While some may take the above as an illustration of nepotism, or the inefficiency of public servants, I on the contrary think the chief was very wise: really, what else should one do with a tree, other than sit under it? Unless one should climb it, of course. Anyway, I've been sitting under trees ever since, or looking up at the sky, and that I did today to my surfeit, over at Castle Island. The sky was a swirling magnificence, morning glory blue with brilliant white puff-balls-- but then everything changed-- darker, raggedy clouds streamed in from the south, thunder rumbled in the distance, and I was there to catch nature in the switching act.

I would love to see Obama, when he becomes our next President (please God, as my grandmother would say) appoint a Native American to head the Environmental Protection Agency. Heck, he should appoint Native Americans to every cabinet post. After all, they had this continent for 10,000 years, and when white people first came here, the land, air, sky, and water were as pristine as when they were given these things ten millennia earlier.

----

WORK INSTRUCTIONS =>
**1)** In the Castle Island passage, from which direction did the darker clouds stream in?
**2)** Decide whether each statement agrees with the Castle Island passage, answering yes or no and quoting the words that settle it: (a) The writer considers the chief's decision unwise. (b) Thunder was heard in the distance. (c) The writer hopes Obama will appoint a Native American to head the Environmental Protection Agency.
**3)** Write a continuation of the Castle Island passage, starting after its final sentence.

DATA SECTION =>
----

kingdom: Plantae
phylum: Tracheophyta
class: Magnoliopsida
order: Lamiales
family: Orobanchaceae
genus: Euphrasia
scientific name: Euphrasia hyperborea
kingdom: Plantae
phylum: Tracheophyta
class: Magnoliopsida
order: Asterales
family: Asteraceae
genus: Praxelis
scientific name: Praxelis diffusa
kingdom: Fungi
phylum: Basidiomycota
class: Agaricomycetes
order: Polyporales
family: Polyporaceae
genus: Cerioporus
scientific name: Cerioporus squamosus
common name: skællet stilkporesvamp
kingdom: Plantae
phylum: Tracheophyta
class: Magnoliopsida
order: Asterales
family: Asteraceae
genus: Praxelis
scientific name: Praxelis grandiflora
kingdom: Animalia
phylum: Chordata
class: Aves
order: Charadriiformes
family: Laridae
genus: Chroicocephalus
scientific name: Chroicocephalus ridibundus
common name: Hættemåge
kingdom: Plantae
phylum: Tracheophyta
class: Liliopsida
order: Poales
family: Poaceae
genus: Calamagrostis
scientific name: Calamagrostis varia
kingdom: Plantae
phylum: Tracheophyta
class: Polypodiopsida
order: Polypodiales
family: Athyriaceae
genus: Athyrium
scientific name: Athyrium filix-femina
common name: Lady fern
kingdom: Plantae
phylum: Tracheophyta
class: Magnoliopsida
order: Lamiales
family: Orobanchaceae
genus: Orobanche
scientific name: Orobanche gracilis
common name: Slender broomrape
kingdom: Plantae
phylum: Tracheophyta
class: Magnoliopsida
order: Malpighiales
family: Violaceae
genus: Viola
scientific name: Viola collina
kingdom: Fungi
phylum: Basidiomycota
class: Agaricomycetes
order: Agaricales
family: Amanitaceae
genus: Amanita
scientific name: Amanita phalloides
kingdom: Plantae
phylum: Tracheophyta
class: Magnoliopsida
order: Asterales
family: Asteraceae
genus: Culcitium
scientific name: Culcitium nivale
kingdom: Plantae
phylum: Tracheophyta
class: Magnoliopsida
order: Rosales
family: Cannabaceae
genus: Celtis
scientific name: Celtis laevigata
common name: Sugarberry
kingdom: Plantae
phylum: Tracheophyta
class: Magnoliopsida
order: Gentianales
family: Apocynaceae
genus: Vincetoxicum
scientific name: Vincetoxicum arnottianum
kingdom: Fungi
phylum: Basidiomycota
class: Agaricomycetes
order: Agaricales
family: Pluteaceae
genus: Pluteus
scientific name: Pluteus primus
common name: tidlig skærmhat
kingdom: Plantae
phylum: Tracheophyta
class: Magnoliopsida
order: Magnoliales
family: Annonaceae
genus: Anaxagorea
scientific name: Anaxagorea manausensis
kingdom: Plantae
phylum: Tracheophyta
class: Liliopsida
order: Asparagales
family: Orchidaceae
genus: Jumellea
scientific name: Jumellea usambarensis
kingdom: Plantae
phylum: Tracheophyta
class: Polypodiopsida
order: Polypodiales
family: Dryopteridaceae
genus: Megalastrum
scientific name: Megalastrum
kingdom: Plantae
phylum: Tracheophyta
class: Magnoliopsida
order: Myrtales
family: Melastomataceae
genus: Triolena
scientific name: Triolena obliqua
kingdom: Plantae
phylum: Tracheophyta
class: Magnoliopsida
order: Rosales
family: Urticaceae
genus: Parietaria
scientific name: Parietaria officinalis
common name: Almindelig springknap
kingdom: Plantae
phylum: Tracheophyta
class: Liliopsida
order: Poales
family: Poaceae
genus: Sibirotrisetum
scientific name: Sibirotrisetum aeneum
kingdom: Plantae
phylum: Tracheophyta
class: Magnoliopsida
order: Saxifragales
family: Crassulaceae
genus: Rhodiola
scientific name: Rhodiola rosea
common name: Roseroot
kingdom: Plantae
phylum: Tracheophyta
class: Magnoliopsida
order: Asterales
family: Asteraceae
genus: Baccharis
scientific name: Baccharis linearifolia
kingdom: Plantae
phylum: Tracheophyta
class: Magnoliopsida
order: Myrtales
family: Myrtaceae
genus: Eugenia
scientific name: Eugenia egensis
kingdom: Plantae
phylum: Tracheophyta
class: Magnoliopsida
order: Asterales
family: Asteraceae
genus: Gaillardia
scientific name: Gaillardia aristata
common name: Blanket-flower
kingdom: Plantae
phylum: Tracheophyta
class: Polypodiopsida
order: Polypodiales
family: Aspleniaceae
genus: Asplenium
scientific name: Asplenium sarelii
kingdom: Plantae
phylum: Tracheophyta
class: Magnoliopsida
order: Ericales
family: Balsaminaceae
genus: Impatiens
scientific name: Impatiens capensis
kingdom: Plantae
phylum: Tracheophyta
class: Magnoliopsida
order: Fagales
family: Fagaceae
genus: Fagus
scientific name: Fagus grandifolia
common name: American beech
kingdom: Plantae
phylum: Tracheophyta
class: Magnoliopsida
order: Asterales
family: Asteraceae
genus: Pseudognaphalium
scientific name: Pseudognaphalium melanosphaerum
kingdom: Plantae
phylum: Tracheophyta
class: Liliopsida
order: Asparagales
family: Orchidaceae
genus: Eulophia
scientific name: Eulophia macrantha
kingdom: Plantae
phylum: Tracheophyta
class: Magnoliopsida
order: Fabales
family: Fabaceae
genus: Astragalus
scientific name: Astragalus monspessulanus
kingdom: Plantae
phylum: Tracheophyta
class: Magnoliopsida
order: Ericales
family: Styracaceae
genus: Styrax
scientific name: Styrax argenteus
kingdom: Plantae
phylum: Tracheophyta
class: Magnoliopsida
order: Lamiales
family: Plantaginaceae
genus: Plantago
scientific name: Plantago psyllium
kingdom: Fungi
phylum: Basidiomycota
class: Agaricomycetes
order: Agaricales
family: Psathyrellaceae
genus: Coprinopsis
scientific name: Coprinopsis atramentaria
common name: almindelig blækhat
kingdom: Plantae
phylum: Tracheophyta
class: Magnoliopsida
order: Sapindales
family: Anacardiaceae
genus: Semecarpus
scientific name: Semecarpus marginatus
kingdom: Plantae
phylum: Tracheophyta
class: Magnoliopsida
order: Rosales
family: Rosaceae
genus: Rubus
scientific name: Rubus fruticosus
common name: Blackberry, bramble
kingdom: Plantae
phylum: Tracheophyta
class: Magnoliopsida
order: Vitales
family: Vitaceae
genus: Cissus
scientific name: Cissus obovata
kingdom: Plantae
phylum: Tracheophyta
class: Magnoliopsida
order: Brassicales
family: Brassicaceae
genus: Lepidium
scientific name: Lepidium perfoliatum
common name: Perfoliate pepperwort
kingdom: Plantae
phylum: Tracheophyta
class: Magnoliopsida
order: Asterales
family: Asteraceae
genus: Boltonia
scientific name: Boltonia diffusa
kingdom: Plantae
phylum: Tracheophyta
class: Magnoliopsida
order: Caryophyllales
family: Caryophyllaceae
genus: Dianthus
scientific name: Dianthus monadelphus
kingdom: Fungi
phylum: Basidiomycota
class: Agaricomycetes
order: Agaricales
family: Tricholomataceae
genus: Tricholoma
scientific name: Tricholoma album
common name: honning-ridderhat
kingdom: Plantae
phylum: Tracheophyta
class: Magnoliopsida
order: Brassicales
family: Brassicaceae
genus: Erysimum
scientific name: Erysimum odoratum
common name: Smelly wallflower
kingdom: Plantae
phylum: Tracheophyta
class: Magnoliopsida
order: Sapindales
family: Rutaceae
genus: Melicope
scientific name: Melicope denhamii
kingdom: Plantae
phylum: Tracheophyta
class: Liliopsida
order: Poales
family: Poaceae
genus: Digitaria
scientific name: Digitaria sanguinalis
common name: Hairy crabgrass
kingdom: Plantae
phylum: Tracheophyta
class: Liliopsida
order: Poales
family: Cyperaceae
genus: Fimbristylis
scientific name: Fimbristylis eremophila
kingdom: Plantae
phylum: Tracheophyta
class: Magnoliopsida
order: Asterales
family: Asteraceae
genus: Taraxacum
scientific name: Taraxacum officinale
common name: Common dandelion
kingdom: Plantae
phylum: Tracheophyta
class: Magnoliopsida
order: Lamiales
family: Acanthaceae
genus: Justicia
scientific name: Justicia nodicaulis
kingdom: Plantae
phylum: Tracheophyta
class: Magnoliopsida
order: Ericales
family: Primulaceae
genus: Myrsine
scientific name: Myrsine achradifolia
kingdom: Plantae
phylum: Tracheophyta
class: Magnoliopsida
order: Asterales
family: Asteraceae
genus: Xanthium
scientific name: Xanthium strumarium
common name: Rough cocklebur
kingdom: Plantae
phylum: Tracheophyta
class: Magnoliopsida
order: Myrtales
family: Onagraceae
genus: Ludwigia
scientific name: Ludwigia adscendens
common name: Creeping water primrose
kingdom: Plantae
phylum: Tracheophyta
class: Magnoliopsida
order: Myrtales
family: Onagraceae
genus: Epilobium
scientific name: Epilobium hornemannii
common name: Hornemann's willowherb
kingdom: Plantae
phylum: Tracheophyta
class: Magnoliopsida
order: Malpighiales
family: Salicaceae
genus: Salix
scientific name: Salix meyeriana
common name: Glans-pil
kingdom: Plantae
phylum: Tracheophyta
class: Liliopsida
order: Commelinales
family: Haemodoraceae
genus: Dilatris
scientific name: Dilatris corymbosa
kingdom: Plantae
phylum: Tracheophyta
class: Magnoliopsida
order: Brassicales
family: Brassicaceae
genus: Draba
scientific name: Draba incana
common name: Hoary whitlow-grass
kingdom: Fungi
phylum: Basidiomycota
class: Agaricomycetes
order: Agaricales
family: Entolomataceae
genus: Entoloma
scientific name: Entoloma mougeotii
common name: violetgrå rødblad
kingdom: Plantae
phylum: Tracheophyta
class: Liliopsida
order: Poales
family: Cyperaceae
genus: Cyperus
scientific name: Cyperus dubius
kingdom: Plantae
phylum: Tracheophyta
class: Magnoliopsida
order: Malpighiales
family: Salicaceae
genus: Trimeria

----

TASK-BY-TASK RESULTS =>
**1)** From the south.

**2)**
(a) No: "I on the contrary think the chief was very wise"
(b) Yes: "thunder rumbled in the distance"
(c) Yes: "appoint a Native American to head the Environmental Protection Agency"

**3)**
And speaking of Native Americans-- here's a great story via the Huffington Post, originally from the New York Times:
Young American Indians Find Their Voice in Poetry

SANTA FE, N.M. — The memories of long summers spent on Navajo land as a little boy have stayed with Nolan Eskeets, like the words his grandfather spoke from his deathbed.
“Up, little one,” his grandfather said to him in Navajo, a language Nolan did not understand.
Now a barrel-chested 18-year-old, with a rush of long brown hair, Nolan summons these memories — the days herding sheep through the valleys, the redolence of fresh fry bread, the unfamiliar language of his grandfather — whenever he picks up a pen.
Nolan will use that pen and his baritone when he competes this summer in the Brave New Voices International Youth Poetry Slam Festival in Washington, D.C. He and a group of fellow students at the Santa Fe Indian School are part of a growing program that has won a slew of local and regional poetry slams and twice earned an invitation to the festival, which pits teams of the country’s top young spoken word poets against one another.
While Nolan and his teammates do not hail from the gritty urban surroundings that are often a breeding ground for slam poetry, where poets are judged on both performance and writing, their team is drawing national attention for its decidedly American Indian take on an art form that has grown increasingly popular with young people over the last decade.
The success of the Indian School’s poetry program has particular importance in New Mexico, where 10 percent of the population is American Indian and where Indian students from grades 3 to 11 lag behind all other groups in reading proficiency, according to a 2007 state report.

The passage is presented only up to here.